In the Project Conceptual Plan, you must explain the basis of design that you will use to develop the field. You must include the following information:
(a) An overview of the development concept(s);
(b) The system control type (i.e., direct hydraulic or electro-hydraulic);
(c) The estimated distance from each of the wells to the host platform, and umbilical length(s);
(d) A statement that the subsea production safety system will be designed to comply with Subpart H of this part;
(e) For a new facility, a description of the type of facility you plan to install (e.g. spar, tension leg platform (TLP), FPSO, etc.);
(f) For a subsea tie back to an existing facility:
(1) A description of known structural modifications that you will need to make to accommodate the tieback, including a statement about whether these accommodations constitute minor or major modifications,
(2) The BSEE-approved service life of the existing facility, and
(3) A description of how you will evaluate whether the modifications may affect the BSEE-approved service life.

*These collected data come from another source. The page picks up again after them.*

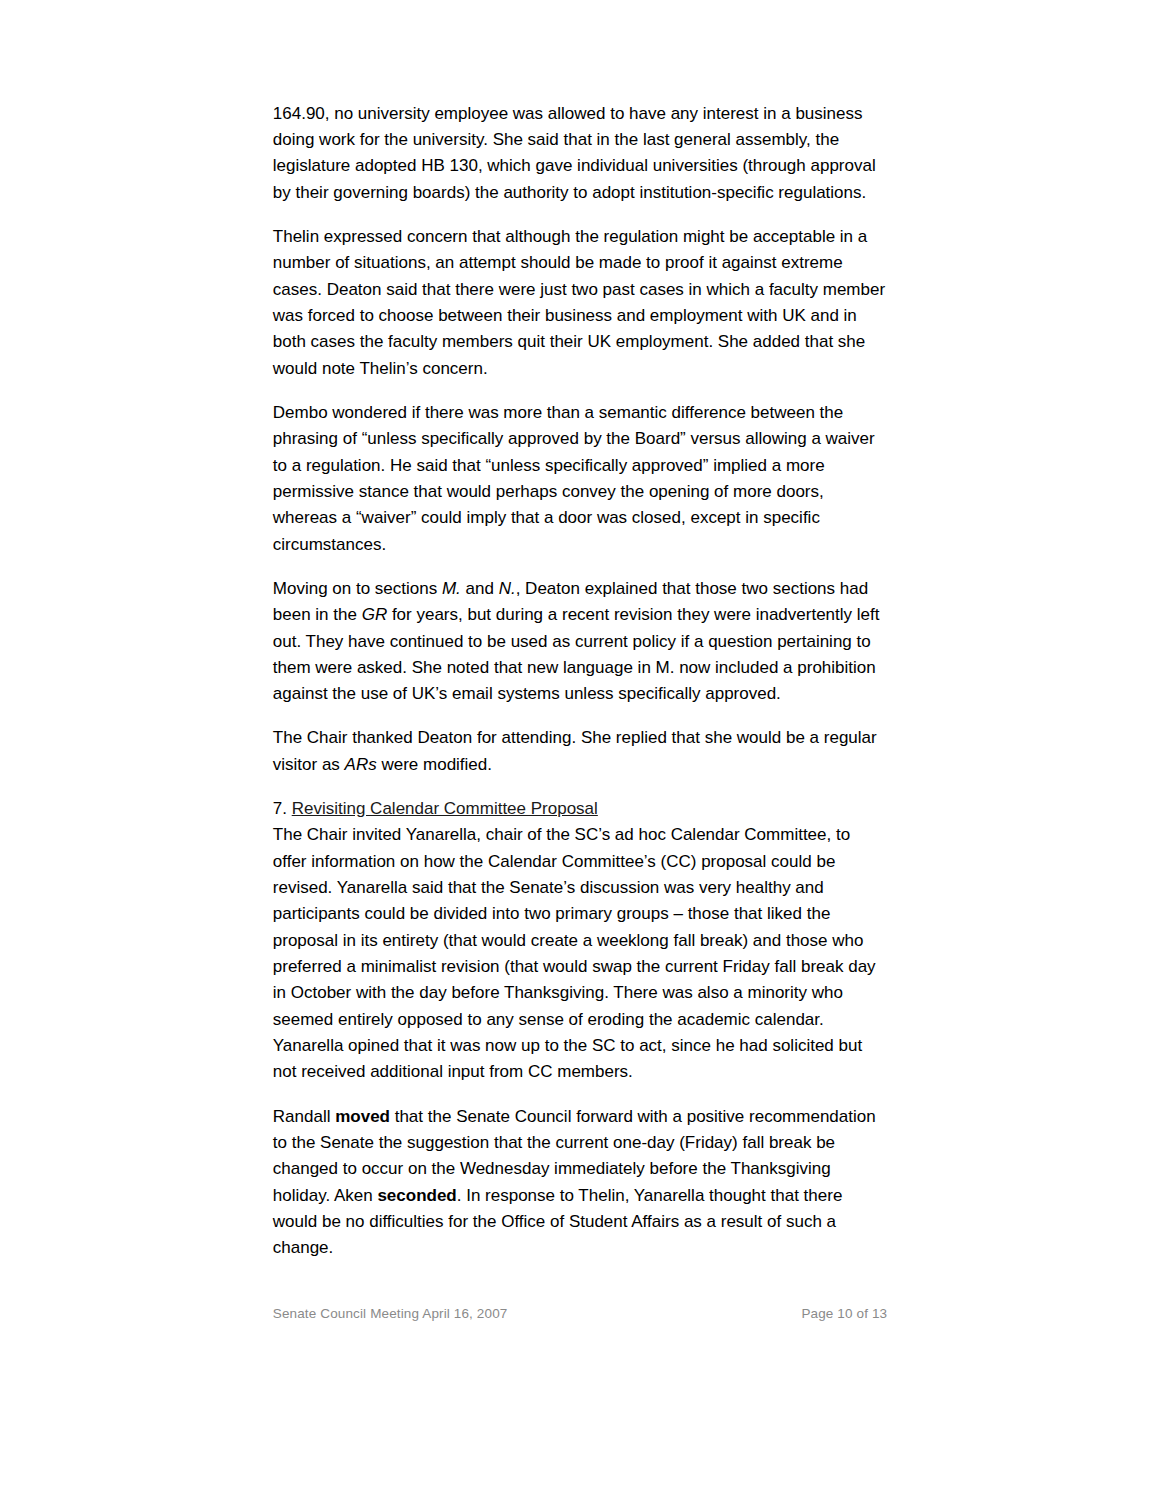164.90, no university employee was allowed to have any interest in a business doing work for the university. She said that in the last general assembly, the legislature adopted HB 130, which gave individual universities (through approval by their governing boards) the authority to adopt institution-specific regulations.
Thelin expressed concern that although the regulation might be acceptable in a number of situations, an attempt should be made to proof it against extreme cases. Deaton said that there were just two past cases in which a faculty member was forced to choose between their business and employment with UK and in both cases the faculty members quit their UK employment. She added that she would note Thelin’s concern.
Dembo wondered if there was more than a semantic difference between the phrasing of “unless specifically approved by the Board” versus allowing a waiver to a regulation. He said that “unless specifically approved” implied a more permissive stance that would perhaps convey the opening of more doors, whereas a “waiver” could imply that a door was closed, except in specific circumstances.
Moving on to sections M. and N., Deaton explained that those two sections had been in the GR for years, but during a recent revision they were inadvertently left out. They have continued to be used as current policy if a question pertaining to them were asked. She noted that new language in M. now included a prohibition against the use of UK’s email systems unless specifically approved.
The Chair thanked Deaton for attending. She replied that she would be a regular visitor as ARs were modified.
7. Revisiting Calendar Committee Proposal
The Chair invited Yanarella, chair of the SC’s ad hoc Calendar Committee, to offer information on how the Calendar Committee’s (CC) proposal could be revised. Yanarella said that the Senate’s discussion was very healthy and participants could be divided into two primary groups – those that liked the proposal in its entirety (that would create a weeklong fall break) and those who preferred a minimalist revision (that would swap the current Friday fall break day in October with the day before Thanksgiving. There was also a minority who seemed entirely opposed to any sense of eroding the academic calendar. Yanarella opined that it was now up to the SC to act, since he had solicited but not received additional input from CC members.
Randall moved that the Senate Council forward with a positive recommendation to the Senate the suggestion that the current one-day (Friday) fall break be changed to occur on the Wednesday immediately before the Thanksgiving holiday. Aken seconded. In response to Thelin, Yanarella thought that there would be no difficulties for the Office of Student Affairs as a result of such a change.
Senate Council Meeting April 16, 2007 Page 10 of 13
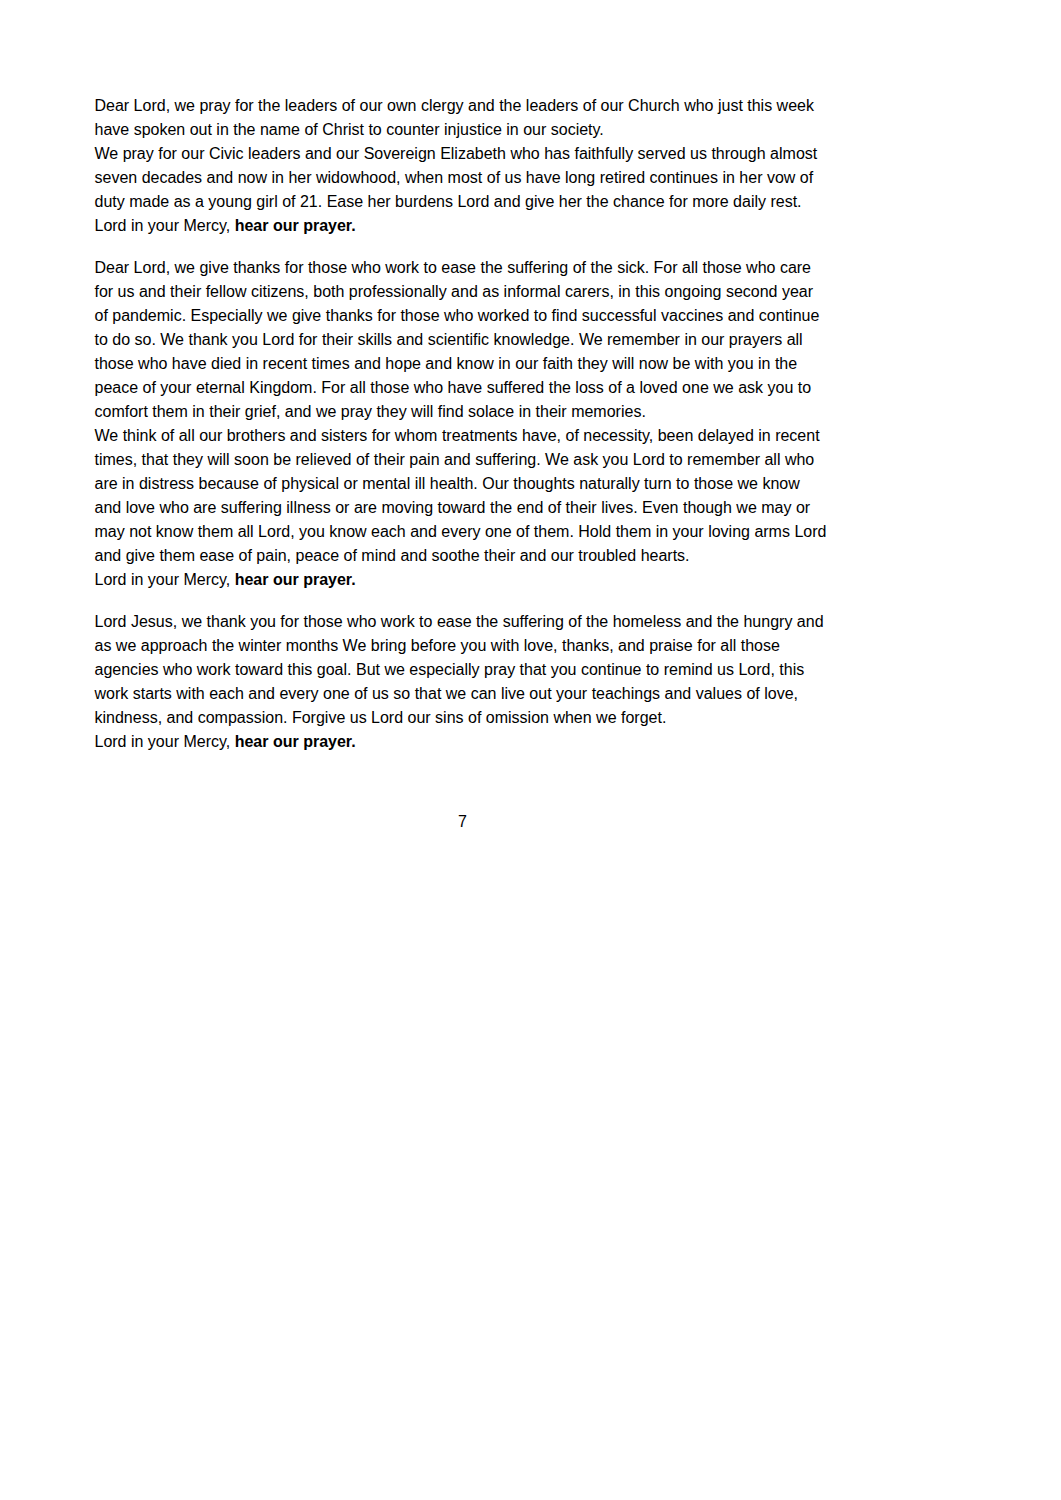Dear Lord, we pray for the leaders of our own clergy and the leaders of our Church who just this week have spoken out in the name of Christ to counter injustice in our society.
We pray for our Civic leaders and our Sovereign Elizabeth who has faithfully served us through almost seven decades and now in her widowhood, when most of us have long retired continues in her vow of duty made as a young girl of 21. Ease her burdens Lord and give her the chance for more daily rest.
Lord in your Mercy, hear our prayer.
Dear Lord, we give thanks for those who work to ease the suffering of the sick. For all those who care for us and their fellow citizens, both professionally and as informal carers, in this ongoing second year of pandemic. Especially we give thanks for those who worked to find successful vaccines and continue to do so. We thank you Lord for their skills and scientific knowledge. We remember in our prayers all those who have died in recent times and hope and know in our faith they will now be with you in the peace of your eternal Kingdom. For all those who have suffered the loss of a loved one we ask you to comfort them in their grief, and we pray they will find solace in their memories.
We think of all our brothers and sisters for whom treatments have, of necessity, been delayed in recent times, that they will soon be relieved of their pain and suffering. We ask you Lord to remember all who are in distress because of physical or mental ill health. Our thoughts naturally turn to those we know and love who are suffering illness or are moving toward the end of their lives. Even though we may or may not know them all Lord, you know each and every one of them. Hold them in your loving arms Lord and give them ease of pain, peace of mind and soothe their and our troubled hearts.
Lord in your Mercy, hear our prayer.
Lord Jesus, we thank you for those who work to ease the suffering of the homeless and the hungry and as we approach the winter months We bring before you with love, thanks, and praise for all those agencies who work toward this goal. But we especially pray that you continue to remind us Lord, this work starts with each and every one of us so that we can live out your teachings and values of love, kindness, and compassion. Forgive us Lord our sins of omission when we forget.
Lord in your Mercy, hear our prayer.
7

(g) A statement regarding whether the host facility will be manned or unmanned;
(h) A schedule of development activities, including well completion, facility installation, and date of first oil;
(i) Schematics, including:
(1) A proposed well location plat,
(2) A conceptual subsea field schematic depicting the planned development infrastructure that contains (as applicable) the wells, pipelines, manifolds, subsea booster pumps, high integrity pressure protection system, riser systems, umbilical(s), and facility footprint,
(3) The surface or subsea tree, and
(4) A proposed wellbore and completion schematic for a typical well (including Surface Controlled Subsurface Safety Valve (SCSSV) location and chemical injection points; and depiction or description of gas zones, if any, behind the production casing or production liner and how those gas zones will be isolated).
(j) A description of the drilling and completion systems;
(k) The estimated shut-in tubing pressure for the proposed well(s), including the calculation used to arrive at the estimate, specifying true vertical depth (TVD), reservoir pressure, and the fluid gradient used, or a brief discussion of the pressure volume temperature (PVT) data used for estimation;
(l) The wellbore static bottomhole temperature and the estimated flowing temperature at the tree;
(m) The pressure and temperature rating of the tree and wellhead;
(n) Whether there will be corrosive production (e.g., hydrogen sulfide (H2S), Carbon dioxide (CO2), Mercury (Hg) or injection fluids (e.g., acid)), including concentrations;
(o) Whether any of the proposed equipment will be re-furbished and re-certified;
(p) Whether enhanced recovery is planned for the early life of the project;
(q) Whether any new or unusual technology will be used to develop your project involving the following: drilling, completion, injection, production, risers, pipelines, or platforms;
(r) Whether the well(s) will include smart completion technology;
(s) A list of requests for any alternate procedures or equipment in accordance with § 250.141 and request for departures in accordance with § 250.142 associated with your applicable Conceptual Plans; and
(t) Documentation demonstrating payment of the service fee listed in § 250.125.